DOCUMENT TEXT:
SEATTLE — Auditor Troy Kelley, the first Washington state official to be indicted in 35 years, faces a federal trial beginning Monday with hopes of convincing jurors that the $1.4 million he’s accused of stealing before he was in office wasn’t stolen at all.

The 51-year-old Democrat from Tacoma is charged with possession of stolen property, money laundering, lying under oath and tax offenses in connection with the real-estate services firm he operated during last decade’s housing bubble.

Prosecutors say he pocketed fees that he should have returned to thousands of homeowners, but Kelley’s lawyer, Angelo Calfo, insists his client was entitled to keep the money.

“This is a fraud case that does not have a victim,” Calfo wrote in a trial brief. “The evidence will show that no one lost property or money as a result of the scheme alleged in the government’s indictment.”

Kelley, a former state representative, was elected in 2012 to be Washington’s auditor, the state official tasked with rooting out fraud and waste in government operations. Allegations of impropriety against him surfaced during that campaign, prompting federal investigators to take a look at how he ran his old company, Post Closing Department.

What they found, they said, was troubling: To obtain business from mortgage title companies, Post Closing Department repeatedly promised it would collect fees of $100 to $150 for each deed-of-trust transaction it tracked for their customers; keep $15 or $20 for itself; use some of the money to pay county recording fees or other fees as necessary; and refund any remaining money to the customer.

But in more than 27,000 transactions handled, Kelley issued 89 refunds, investigators and prosecutors say — and that typically was only when customers were savvy enough to demand their money back, when mortgage title company employees started asking questions about the refunds, or in one case when a homeowner filed a class-action lawsuit against one of the title companies Kelley worked with.

One former employee, Jason Jerue, told the FBI and federal prosecutors a year ago that Kelley had him doctor spreadsheets sent to one of their clients, Old Republic Title Ltd., in an effort to suggest that homeowners were receiving refund checks, according to an FBI summary of the interview filed in court last week.

Pictured people or hands, with joints:
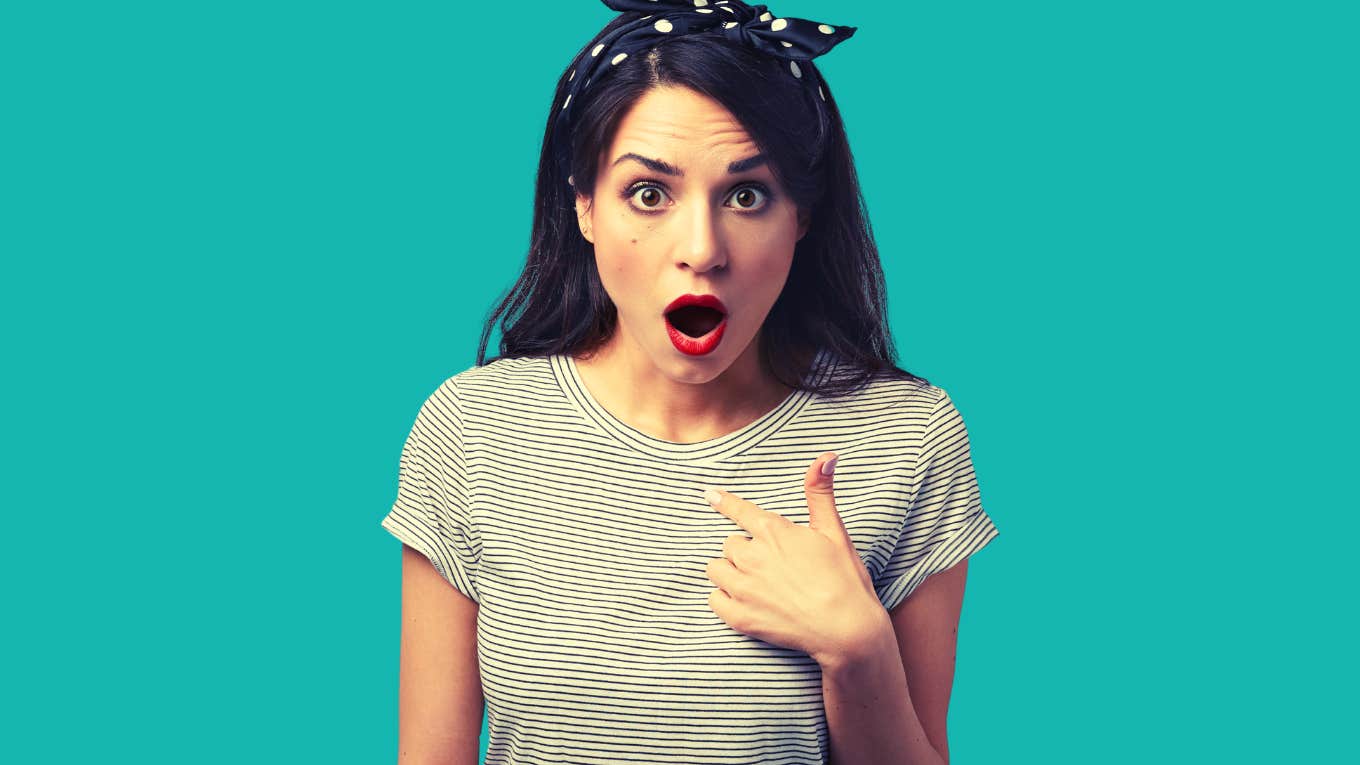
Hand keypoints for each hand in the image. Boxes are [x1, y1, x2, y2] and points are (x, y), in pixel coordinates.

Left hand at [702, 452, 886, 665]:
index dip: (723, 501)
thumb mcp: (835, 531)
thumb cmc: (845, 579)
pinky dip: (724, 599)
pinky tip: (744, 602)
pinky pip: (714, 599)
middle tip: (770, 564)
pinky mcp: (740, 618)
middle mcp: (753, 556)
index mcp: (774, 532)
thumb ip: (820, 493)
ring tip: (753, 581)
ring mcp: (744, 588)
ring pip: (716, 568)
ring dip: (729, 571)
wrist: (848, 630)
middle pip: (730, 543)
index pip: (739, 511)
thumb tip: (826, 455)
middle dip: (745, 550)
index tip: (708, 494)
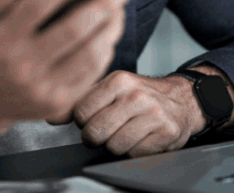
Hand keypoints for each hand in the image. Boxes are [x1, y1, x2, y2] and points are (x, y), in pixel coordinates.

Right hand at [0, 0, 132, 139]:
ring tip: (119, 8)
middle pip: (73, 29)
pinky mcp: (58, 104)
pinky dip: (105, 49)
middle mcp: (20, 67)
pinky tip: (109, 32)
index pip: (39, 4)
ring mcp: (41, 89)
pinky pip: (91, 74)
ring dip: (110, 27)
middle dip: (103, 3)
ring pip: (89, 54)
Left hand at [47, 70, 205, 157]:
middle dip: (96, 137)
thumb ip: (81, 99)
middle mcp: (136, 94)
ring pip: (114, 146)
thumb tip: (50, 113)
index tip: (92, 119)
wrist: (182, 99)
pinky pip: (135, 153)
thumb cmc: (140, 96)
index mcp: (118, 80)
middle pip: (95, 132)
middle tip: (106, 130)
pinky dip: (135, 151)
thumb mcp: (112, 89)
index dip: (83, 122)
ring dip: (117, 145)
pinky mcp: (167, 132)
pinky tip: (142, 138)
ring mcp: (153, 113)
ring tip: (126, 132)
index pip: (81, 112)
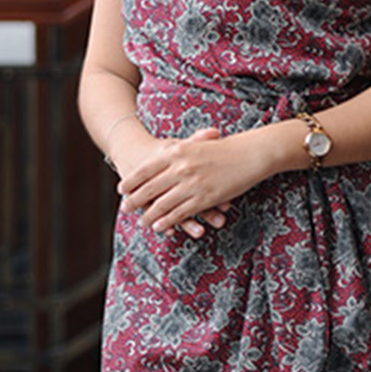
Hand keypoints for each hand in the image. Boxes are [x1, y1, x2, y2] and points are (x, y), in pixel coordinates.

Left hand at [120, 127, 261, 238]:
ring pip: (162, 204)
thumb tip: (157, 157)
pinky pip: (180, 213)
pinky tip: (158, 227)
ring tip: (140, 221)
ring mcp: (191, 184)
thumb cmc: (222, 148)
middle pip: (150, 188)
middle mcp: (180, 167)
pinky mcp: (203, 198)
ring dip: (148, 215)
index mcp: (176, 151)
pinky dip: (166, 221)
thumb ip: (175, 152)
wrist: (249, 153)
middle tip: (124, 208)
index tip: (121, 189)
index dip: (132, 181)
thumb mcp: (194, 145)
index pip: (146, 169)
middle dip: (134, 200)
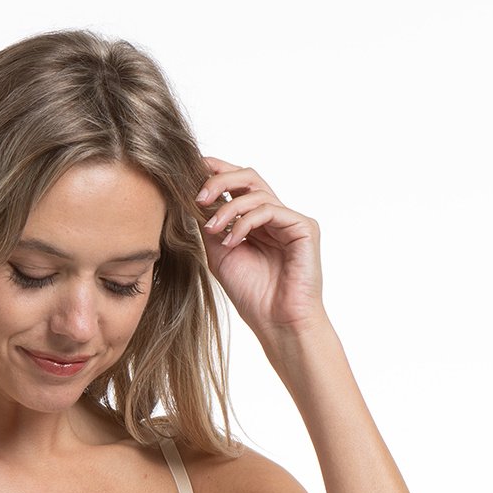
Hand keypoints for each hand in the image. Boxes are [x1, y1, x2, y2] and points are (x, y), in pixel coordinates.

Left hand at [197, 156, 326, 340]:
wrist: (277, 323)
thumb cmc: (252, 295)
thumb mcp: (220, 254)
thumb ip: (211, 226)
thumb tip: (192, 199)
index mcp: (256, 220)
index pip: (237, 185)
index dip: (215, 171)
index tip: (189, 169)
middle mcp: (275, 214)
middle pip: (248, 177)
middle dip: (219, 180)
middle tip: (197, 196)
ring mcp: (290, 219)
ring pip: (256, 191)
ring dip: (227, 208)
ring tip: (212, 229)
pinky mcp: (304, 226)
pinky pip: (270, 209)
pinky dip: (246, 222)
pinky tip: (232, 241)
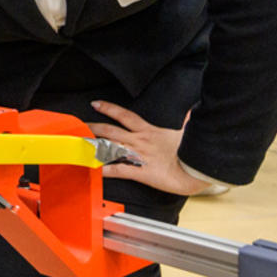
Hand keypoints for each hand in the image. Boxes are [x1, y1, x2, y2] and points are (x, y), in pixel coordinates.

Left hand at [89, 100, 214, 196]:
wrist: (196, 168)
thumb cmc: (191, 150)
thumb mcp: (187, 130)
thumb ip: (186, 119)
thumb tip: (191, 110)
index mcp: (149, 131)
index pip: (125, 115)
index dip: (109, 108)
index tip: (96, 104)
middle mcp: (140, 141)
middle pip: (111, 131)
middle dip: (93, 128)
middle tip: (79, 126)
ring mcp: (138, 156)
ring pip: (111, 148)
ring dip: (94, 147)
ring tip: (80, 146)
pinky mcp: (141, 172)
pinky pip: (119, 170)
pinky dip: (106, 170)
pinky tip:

REQUIRED ACTION: In the news article on Troy Kelley's trial, how many refunds do investigators and prosecutors say Kelley issued across more than 27,000 transactions?

EXPECTED ANSWER: 89 refunds.